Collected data
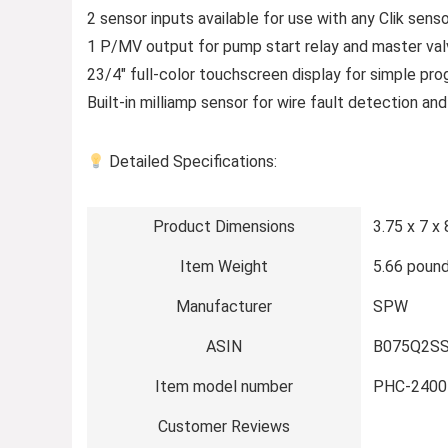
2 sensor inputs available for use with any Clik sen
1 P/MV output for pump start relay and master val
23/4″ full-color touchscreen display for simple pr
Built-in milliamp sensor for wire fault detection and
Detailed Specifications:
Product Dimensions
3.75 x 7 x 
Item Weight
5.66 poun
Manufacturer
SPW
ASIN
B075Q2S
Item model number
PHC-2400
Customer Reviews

Action item:
Word for word, give the entries above again, with no images included.

Solution for this problem:
2 sensor inputs available for use with any Clik sen
1 P/MV output for pump start relay and master val
23/4″ full-color touchscreen display for simple pr
Built-in milliamp sensor for wire fault detection and
Detailed Specifications:
Product Dimensions
3.75 x 7 x 
Item Weight
5.66 poun
Manufacturer
SPW
ASIN
B075Q2S
Item model number
PHC-2400
Customer Reviews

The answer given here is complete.